### Exercise data

- - -

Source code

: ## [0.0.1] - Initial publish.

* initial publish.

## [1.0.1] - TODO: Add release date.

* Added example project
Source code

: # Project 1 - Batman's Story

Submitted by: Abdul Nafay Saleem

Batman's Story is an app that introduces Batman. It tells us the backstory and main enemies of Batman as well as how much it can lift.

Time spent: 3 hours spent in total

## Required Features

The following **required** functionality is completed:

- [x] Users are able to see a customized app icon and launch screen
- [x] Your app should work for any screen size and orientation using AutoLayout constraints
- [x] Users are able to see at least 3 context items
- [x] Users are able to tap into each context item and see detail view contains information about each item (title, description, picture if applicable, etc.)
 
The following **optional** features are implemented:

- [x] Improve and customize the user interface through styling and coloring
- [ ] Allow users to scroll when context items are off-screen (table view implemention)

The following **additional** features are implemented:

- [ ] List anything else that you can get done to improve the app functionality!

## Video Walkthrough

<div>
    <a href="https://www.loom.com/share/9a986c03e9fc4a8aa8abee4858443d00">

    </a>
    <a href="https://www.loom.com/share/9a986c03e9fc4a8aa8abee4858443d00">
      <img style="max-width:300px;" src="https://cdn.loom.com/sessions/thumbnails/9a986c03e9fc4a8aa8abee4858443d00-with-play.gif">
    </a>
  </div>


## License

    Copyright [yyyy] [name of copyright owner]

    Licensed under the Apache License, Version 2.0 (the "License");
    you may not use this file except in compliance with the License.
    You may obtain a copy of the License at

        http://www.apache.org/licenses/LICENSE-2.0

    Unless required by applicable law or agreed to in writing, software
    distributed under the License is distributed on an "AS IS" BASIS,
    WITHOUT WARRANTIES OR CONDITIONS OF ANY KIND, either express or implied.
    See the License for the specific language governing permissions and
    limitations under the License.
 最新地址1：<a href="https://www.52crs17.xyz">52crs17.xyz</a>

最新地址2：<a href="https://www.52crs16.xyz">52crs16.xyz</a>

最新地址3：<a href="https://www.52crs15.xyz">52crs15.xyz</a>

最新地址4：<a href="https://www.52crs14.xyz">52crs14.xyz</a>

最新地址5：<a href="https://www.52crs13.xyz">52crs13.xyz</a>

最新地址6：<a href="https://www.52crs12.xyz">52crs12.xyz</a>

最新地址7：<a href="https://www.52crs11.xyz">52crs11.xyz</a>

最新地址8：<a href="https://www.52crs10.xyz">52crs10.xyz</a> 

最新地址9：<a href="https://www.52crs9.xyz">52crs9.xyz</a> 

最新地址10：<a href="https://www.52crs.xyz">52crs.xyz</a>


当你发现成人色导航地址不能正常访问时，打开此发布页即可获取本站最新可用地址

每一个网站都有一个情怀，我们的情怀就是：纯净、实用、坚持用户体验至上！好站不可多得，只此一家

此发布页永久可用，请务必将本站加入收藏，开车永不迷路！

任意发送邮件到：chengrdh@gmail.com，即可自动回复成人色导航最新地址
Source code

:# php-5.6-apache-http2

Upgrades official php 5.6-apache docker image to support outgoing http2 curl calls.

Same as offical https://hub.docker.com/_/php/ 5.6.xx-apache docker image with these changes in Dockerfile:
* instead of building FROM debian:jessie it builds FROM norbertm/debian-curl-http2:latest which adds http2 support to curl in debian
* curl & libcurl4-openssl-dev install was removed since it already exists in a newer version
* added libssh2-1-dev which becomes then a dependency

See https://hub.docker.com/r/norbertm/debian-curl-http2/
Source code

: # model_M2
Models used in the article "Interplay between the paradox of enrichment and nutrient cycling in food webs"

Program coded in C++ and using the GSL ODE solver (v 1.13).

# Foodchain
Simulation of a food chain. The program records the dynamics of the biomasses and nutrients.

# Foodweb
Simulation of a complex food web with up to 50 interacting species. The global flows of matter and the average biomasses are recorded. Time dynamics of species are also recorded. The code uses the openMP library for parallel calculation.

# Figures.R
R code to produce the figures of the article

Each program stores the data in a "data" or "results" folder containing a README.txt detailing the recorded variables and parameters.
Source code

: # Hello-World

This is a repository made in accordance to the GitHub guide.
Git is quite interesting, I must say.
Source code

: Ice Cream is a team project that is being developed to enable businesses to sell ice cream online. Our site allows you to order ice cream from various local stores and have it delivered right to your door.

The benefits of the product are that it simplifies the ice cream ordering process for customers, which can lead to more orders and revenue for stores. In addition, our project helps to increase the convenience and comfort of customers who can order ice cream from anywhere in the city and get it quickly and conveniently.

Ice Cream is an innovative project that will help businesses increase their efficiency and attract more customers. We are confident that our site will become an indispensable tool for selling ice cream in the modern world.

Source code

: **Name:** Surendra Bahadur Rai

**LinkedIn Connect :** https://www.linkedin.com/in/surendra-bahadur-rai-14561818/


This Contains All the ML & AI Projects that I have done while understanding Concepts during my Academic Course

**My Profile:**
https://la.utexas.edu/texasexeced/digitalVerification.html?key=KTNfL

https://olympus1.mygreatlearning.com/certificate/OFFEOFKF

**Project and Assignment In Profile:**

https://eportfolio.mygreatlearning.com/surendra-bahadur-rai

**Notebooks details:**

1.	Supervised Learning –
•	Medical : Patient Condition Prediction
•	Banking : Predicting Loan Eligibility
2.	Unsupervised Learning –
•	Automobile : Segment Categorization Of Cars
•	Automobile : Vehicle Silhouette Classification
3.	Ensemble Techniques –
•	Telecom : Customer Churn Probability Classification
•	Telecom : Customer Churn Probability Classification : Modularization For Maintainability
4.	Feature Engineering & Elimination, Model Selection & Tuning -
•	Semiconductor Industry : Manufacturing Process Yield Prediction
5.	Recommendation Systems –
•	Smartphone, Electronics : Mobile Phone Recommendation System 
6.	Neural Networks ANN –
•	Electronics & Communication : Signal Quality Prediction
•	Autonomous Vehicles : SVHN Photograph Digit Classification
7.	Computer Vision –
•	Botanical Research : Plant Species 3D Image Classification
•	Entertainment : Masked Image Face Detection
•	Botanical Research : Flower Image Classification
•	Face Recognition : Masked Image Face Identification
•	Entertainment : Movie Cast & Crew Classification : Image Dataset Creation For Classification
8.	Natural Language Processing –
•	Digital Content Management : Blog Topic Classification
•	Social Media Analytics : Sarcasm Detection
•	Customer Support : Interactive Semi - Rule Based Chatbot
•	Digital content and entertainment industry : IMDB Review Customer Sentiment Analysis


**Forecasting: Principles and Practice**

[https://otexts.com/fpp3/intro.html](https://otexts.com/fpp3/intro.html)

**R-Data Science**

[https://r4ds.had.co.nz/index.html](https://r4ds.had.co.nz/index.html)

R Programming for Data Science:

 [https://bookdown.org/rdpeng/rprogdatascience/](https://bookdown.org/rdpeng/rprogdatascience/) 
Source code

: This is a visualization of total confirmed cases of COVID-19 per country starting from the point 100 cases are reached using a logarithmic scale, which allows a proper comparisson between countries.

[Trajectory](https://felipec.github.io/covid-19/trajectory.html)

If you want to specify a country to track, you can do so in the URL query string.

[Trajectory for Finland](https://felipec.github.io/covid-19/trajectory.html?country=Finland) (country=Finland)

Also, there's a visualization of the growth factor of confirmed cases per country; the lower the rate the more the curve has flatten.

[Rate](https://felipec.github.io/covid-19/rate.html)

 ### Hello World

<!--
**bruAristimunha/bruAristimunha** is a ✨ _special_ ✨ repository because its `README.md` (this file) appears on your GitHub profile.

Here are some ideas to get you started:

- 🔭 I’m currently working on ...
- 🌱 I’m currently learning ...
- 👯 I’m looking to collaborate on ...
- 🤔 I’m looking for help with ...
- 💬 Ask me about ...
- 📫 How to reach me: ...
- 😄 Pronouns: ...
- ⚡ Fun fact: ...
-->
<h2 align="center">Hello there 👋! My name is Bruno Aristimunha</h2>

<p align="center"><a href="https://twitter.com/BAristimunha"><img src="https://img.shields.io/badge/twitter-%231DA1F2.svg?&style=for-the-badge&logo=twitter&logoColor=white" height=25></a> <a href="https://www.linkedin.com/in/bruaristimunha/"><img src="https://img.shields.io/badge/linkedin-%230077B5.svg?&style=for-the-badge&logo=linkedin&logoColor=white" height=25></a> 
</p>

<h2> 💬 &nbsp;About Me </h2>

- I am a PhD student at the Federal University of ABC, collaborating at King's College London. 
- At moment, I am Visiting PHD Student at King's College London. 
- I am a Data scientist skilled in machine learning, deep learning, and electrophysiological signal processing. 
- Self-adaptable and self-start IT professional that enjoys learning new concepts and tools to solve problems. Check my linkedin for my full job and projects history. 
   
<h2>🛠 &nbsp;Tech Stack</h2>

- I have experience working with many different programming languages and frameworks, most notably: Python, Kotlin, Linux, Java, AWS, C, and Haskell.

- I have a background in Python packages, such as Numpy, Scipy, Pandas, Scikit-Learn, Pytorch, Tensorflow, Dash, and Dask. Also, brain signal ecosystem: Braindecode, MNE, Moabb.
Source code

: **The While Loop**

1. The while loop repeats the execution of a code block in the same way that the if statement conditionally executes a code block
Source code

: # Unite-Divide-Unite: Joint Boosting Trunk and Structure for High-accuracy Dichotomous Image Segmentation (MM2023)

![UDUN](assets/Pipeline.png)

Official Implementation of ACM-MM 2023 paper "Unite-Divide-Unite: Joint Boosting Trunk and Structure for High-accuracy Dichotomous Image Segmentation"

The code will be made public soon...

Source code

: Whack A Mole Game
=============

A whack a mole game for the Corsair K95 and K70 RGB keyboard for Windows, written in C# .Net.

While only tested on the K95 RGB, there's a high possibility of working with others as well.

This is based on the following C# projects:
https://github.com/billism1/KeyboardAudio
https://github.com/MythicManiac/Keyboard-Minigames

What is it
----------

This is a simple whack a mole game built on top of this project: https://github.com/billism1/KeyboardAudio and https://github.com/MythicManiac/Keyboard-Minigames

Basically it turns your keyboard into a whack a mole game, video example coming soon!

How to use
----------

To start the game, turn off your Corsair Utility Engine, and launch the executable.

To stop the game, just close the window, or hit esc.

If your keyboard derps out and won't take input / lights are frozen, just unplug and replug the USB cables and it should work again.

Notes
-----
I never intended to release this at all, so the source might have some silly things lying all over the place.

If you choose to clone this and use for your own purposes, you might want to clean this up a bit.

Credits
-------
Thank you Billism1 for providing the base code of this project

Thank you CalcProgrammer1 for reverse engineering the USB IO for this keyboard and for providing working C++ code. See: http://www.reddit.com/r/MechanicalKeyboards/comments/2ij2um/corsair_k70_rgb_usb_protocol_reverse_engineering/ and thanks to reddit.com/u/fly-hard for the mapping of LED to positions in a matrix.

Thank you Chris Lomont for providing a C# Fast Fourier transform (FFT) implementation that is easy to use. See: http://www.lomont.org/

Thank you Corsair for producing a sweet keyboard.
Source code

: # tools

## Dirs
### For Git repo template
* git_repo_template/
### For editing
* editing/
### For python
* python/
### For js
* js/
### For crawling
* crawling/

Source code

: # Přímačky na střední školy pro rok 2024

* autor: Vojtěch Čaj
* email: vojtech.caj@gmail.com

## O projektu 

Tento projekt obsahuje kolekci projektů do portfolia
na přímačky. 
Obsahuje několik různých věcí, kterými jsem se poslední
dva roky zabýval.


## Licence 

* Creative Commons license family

- - -

### Your objective
Lines holding the word "following" should be copied from the entries above.

### Answer area
The following **required** functionality is completed:
The following **optional** features are implemented:
The following **additional** features are implemented:
This is based on the following C# projects:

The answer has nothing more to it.